So you’ve made the decision that building a remote team makes the most logistical, cultural, and financial sense for your business. As someone who has built remote teams from the ground up and transitioned legacy teams to become remote first, I can say you’re making a great decision. Now the planning begins.
Before you make any hires, you need to have an idea of how much your remote team will cost. Whether you run a startup or more established business, the factors that influence the cost of a remote team will vary from organization to organization.
Let’s start by examining how the reasons companies decide to build remote teams have shifted.
When businesses first started building remote teams in the ‘90s, the primary driver was to save money. Outsourcing IT and marketing to teams in India and other developing nations seemed like a way to considerably reduce costs. And it was: in fact, some business owners have reported saving as much as 90% thanks to outsourcing jobs overseas.
But as it turns out, if reducing costs is the only reason for building a remote team, the consequences can be severe. Innovation, retention, and company culture all take a hit with this “old school” approach.
The new school of thought for building remote teams, which I advocate for, is different. These days, the best reason to build a remote team is the access it gives you to an international pool of talent. It means exponentially more high-quality candidates than if you were to only hire in your local market. Plus, an international pool of talent also means you can hire faster, and because of the freedom that comes with remote work, you’re more likely to retain the people you bring on for much longer.
While many companies choose remote teams to access an international pool of talent, one of the main things to consider is your approach to paying talent. Currently, there are a few different approaches for how much to pay the remote talent you bring on.
The companies who understand that skimping on salaries can cause culture and innovation to suffer in the long-term, pay workers the same competitive rates, no matter where they are in the world. Remote software company Basecamp is one such example, with workers getting paid on the same scale regardless of where they are.
There is a downside, though- talented workers in more expensive markets are unlikely to take jobs making below-market wages, and depending which pay scale you follow, this might be the case.
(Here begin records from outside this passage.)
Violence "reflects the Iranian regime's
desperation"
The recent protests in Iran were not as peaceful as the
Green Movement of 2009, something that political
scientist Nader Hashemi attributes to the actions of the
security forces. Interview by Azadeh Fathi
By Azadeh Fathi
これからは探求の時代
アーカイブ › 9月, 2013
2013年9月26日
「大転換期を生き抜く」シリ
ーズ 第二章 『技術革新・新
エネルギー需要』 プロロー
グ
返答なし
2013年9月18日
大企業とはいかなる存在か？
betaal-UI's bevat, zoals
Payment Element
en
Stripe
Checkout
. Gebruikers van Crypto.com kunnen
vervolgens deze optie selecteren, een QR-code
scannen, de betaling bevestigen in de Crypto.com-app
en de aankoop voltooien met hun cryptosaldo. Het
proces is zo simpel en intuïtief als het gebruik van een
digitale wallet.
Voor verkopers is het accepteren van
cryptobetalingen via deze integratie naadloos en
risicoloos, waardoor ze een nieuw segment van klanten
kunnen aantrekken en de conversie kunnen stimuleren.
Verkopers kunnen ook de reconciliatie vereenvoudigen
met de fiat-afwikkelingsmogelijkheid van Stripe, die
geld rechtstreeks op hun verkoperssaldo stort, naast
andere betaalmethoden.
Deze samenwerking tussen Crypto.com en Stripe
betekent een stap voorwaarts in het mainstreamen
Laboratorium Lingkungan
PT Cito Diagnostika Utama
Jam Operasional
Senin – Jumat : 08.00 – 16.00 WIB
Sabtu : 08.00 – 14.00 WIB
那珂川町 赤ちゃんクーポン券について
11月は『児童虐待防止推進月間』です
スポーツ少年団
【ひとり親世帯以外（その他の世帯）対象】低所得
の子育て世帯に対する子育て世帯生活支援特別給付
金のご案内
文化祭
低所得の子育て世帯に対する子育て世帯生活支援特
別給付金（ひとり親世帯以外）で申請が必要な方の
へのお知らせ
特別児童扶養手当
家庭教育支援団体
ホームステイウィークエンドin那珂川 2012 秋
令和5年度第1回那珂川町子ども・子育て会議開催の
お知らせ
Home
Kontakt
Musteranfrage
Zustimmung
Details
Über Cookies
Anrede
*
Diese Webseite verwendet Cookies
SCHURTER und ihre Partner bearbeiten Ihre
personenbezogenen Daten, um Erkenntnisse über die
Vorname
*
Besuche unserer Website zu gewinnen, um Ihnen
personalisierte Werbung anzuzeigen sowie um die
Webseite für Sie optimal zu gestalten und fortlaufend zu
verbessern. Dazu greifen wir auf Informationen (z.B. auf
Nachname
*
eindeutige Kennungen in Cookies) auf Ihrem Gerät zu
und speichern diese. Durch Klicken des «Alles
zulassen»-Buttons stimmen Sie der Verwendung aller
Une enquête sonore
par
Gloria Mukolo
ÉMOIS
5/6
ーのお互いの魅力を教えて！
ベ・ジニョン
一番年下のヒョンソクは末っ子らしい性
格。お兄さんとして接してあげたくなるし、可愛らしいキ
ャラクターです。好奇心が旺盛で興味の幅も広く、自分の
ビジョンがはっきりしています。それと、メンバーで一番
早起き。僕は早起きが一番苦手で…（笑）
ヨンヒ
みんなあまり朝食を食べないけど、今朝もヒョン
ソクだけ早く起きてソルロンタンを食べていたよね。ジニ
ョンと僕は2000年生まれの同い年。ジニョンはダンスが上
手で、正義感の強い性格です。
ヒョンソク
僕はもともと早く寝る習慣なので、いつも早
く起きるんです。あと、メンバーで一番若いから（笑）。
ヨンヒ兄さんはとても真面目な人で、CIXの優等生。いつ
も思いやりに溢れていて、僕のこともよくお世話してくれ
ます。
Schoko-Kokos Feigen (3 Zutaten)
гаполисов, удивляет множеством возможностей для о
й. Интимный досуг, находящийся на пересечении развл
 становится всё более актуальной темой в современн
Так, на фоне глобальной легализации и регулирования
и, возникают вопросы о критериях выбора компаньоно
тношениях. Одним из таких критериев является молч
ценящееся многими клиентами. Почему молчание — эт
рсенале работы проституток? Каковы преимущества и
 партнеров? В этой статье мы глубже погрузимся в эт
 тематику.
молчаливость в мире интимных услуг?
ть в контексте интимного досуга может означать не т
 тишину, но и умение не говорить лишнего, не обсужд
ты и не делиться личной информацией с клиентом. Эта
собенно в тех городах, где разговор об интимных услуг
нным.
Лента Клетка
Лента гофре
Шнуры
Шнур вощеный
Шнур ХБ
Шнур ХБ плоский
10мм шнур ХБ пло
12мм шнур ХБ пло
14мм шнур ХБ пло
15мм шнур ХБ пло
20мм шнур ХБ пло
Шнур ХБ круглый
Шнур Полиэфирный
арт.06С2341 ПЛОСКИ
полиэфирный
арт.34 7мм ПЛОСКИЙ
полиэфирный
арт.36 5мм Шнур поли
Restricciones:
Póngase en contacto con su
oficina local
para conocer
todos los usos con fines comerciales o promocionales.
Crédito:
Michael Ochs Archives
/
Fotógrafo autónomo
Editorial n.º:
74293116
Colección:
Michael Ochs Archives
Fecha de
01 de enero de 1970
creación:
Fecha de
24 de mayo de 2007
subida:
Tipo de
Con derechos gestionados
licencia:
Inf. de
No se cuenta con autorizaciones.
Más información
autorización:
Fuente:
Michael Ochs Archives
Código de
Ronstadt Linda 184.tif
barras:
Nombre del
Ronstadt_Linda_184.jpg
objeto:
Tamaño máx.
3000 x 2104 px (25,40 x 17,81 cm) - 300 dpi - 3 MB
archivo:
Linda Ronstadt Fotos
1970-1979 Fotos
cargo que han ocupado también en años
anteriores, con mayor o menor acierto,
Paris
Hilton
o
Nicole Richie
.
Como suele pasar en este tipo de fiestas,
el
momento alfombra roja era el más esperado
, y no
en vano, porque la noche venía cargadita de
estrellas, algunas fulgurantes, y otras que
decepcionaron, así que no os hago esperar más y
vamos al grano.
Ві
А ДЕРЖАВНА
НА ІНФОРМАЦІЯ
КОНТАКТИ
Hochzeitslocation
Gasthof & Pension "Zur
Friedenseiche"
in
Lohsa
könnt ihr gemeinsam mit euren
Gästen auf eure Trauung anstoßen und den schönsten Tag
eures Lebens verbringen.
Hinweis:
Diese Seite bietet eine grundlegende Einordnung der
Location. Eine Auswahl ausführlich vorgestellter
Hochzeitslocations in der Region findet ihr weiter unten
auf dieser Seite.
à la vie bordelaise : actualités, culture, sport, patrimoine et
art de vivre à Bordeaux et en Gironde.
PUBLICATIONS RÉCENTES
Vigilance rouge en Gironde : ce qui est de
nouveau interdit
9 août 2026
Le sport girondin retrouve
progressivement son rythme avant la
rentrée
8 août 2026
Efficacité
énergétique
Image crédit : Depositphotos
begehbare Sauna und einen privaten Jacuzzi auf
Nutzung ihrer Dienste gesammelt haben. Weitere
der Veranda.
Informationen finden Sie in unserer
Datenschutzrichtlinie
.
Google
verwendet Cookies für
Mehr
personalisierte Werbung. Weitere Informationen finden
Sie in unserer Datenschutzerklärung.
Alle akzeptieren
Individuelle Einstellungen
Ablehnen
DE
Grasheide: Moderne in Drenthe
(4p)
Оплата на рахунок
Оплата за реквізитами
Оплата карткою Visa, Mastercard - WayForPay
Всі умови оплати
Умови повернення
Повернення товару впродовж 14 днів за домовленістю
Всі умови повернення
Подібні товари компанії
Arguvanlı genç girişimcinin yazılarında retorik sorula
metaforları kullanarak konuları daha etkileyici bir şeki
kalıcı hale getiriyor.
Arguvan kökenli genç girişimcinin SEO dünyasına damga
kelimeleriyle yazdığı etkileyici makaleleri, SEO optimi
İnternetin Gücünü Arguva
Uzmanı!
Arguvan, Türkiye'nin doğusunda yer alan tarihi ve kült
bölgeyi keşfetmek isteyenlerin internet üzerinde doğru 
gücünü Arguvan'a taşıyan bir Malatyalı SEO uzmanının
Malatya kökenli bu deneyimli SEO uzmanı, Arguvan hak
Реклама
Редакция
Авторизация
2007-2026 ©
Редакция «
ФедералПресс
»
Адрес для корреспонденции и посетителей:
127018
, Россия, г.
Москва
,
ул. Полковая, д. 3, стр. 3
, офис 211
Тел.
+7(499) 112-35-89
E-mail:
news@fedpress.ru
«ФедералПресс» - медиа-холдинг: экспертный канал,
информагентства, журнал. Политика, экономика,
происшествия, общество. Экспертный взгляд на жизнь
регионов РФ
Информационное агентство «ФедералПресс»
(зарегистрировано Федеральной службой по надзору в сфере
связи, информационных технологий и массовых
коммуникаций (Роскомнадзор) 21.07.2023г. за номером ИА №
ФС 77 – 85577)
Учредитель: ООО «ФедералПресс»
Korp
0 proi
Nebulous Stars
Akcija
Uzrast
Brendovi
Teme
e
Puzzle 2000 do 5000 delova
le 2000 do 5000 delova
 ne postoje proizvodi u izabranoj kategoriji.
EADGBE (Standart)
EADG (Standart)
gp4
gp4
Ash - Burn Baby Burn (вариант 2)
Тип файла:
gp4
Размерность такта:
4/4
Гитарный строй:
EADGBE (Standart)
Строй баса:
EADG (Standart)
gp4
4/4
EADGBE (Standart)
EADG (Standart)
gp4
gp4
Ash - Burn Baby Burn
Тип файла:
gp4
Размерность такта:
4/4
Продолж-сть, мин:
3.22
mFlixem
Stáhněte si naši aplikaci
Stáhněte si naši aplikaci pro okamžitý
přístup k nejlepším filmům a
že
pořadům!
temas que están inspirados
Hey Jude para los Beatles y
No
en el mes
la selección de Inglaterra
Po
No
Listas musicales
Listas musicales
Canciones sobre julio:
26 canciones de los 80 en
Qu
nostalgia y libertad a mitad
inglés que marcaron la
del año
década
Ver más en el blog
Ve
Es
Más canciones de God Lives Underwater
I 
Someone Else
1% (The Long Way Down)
On the other hand, if you decide to base salaries on the world’s most expensive markets, the cost of building a remote team can quickly become exorbitant.
This is why companies like Buffer don’t pay workers around the world based on the same pay scale. However, the company takes measures to make sure the gaps in pay between workers across different regions are not excessive.
At Microverse, salaries are largely determined independent of where the employee is living, but a portion of salaries are still adjusted based on local costs of living. GitLab is another company that is known to follow this approach. You can read more about how the company does so here.
Companies with remote teams usually end up paying salaries that are neither strictly based on local markets nor aligned with the most expensive markets. Rather, they fall somewhere in between. This way, the company saves money, and the employee has access to a professional opportunity and compensation that wouldn't be available locally. This makes them much more likely to stay in the company in the long term.
The demand for software developers has never been higher. With companies competing for top talent more than ever before, prices are rising, making it impossible for many companies to hire developers locally. As a consequence, companies are forced to look for talent outside their local markets, which leads to more remote hires.
As the trend of building remote teams with international talent grows, the competitive advantage that comes with building remote teams will dissipate. The most talented workers will prefer to work in environments that give them more freedom, leaving companies that don’t have remote teams.
It can be difficult to transition a legacy organization to become remote-first, mostly because an established company culture is hard to upend. In this case, the best thing is to start by building an autonomous and fully-remote team. This is a better approach than adding a few remote team members to every team, where these team members might end up feeling detached from their colleagues. Likewise, there will be growing pains if you try to transition your entire workforce (assuming it’s more than a few dozen people) overnight.
Overall, it’s important to understand that you shouldn't go remote just because it's cheaper, but because it will open a huge talent pool for you. That will require a different way of hiring, compensating, motivating, and managing your team.
And once again, while it’s great to grow a business with cost-effective salaries, the true value of remote teams lies in the higher retention rates thanks to the cultural and lifestyle advantages, and a larger talent pool to choose from.